**WHAT TO DO:**
Please copy out the entries until you have copied the line that contains "3: (437, 529, 0.97)", beginning with the first line.

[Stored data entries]
[Start of Attachment]
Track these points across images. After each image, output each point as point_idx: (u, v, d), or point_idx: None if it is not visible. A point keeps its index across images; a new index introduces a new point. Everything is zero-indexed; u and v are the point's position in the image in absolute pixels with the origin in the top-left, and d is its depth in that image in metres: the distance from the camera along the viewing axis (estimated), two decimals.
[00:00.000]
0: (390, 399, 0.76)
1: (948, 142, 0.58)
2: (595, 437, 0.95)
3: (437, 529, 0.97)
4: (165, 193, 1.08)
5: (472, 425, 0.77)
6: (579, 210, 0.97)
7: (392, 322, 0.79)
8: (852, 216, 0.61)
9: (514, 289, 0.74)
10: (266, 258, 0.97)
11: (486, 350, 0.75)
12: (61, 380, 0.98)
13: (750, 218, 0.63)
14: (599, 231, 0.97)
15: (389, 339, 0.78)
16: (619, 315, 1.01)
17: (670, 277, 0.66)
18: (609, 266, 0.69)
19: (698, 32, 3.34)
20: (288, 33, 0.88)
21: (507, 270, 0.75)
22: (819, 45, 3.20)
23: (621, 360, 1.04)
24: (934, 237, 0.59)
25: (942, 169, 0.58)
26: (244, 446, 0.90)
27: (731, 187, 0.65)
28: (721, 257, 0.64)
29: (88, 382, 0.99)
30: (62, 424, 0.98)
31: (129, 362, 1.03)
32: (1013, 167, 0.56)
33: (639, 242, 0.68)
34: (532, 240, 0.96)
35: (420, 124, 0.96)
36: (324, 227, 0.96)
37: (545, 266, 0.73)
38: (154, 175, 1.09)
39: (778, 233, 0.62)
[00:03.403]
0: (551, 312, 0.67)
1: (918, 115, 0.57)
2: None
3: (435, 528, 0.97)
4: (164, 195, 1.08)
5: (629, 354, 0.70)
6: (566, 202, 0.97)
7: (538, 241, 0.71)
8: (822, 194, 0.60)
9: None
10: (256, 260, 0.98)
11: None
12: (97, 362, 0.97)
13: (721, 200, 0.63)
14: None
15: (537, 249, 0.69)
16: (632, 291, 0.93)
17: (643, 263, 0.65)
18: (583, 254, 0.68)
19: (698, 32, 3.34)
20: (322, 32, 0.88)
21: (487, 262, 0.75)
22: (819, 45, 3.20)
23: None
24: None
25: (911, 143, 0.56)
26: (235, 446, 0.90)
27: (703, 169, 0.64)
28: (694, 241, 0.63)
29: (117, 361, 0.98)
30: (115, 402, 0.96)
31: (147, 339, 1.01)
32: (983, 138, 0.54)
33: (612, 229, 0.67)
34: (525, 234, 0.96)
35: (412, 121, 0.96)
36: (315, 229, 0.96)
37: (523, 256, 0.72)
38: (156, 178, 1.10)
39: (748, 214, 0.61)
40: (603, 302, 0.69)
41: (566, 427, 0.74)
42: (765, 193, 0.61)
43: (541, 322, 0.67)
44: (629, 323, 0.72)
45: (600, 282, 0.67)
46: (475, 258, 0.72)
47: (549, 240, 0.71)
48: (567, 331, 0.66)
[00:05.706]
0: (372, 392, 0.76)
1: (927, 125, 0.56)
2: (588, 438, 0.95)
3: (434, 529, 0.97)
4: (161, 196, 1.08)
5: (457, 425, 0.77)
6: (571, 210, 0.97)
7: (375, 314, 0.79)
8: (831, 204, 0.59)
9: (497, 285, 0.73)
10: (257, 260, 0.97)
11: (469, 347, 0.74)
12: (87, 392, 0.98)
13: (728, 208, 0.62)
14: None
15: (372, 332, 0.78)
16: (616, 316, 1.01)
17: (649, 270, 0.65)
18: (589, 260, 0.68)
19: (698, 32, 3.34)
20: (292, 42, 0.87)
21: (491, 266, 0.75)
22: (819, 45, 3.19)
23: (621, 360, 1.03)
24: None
[End of Attachment]
**RESPONSE TO THIS EXERCISE:**
Track these points across images. After each image, output each point as point_idx: (u, v, d), or point_idx: None if it is not visible. A point keeps its index across images; a new index introduces a new point. Everything is zero-indexed; u and v are the point's position in the image in absolute pixels with the origin in the top-left, and d is its depth in that image in metres: the distance from the camera along the viewing axis (estimated), two decimals.
[00:00.000]
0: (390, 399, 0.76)
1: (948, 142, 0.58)
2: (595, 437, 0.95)
3: (437, 529, 0.97)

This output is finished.